The State Capture Report is all over the news since its release last week after last ditch attempts by members of our own government (including President Jacob Zuma and ministers Des van Rooyen and Mosebenzi Zwane) to prevent it from seeing the light of day. However, justice ran its course in the end and the report unexpectedly landed in South Africans’ inboxes and newsfeeds on the afternoon of Tuesday 1 November 2016.
Thembani Phaweni (a Masters statistician at UCT/AIMS) and I have collaborated regularly on text mining tasks in the past so we decided to take a look at the report from different angle to see if we could unearth any stories that had not already been emphasised in the media. To do this, we treated the report as a data analysis and visualisation exercise. We were particularly interested in uncovering the relationships between the various players in the report to see if there were any that had not come to light before.
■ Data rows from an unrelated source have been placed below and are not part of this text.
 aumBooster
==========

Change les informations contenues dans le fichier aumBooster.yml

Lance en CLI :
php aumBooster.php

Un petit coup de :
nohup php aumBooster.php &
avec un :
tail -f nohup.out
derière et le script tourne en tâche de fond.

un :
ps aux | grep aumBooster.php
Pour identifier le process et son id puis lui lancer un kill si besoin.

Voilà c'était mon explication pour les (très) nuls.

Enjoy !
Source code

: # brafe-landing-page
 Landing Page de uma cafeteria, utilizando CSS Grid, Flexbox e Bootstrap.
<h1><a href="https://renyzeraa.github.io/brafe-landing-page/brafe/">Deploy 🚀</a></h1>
Most of the news stories that have been derived from the report detail suspicious dealings around mining resources and government contracts. Some of the key players included President Zuma, his son, Duduzane Zuma, the Gupta brothers and their various mining operations, and state-owned energy supplier, Eskom, along with its CEO, Tom Molefe. We’ve found that this is far from the end of the story though. Our network analysis of the report shows that the story is much bigger than that. It is one of wholesale capture of many of South Africa’s parastatals (or former parastatals), including Eskom, Transnet, SAA and Denel. In addition, the data shows that President Zuma is really just one of many other ministers and businesspeople caught up in the Gupta web; a web whose tendrils reach deep into numerous parts of our government and economy. The scale of the Gupta state capture apparatus is truly breathtaking and must have taken incredible perseverance and strategic wit to build. In other circumstances, we’d be thoroughly impressed.
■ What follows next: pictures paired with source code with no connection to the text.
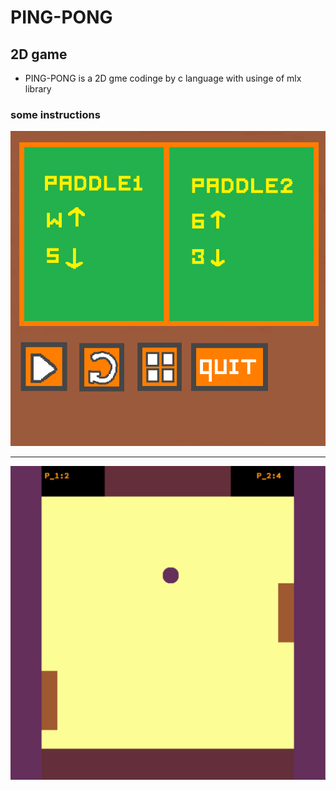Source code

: # PING-PONG
## 2D game
- PING-PONG is a 2D gme codinge by c language with usinge of mlx library

### some instructions
![desciption](img/pos_0.png)

---

![game](img/game.png)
To uncover the relationships between people and organisations (referred to as “entities”), we first used text mining tools to extract a list of the various entities in the report (no automated tool extracts every entity with 100% accuracy but we did manage to capture most). We then drew a line between entities that appeared within five words of each other in the text. The result was a network of people, places and organisations mentioned in the report.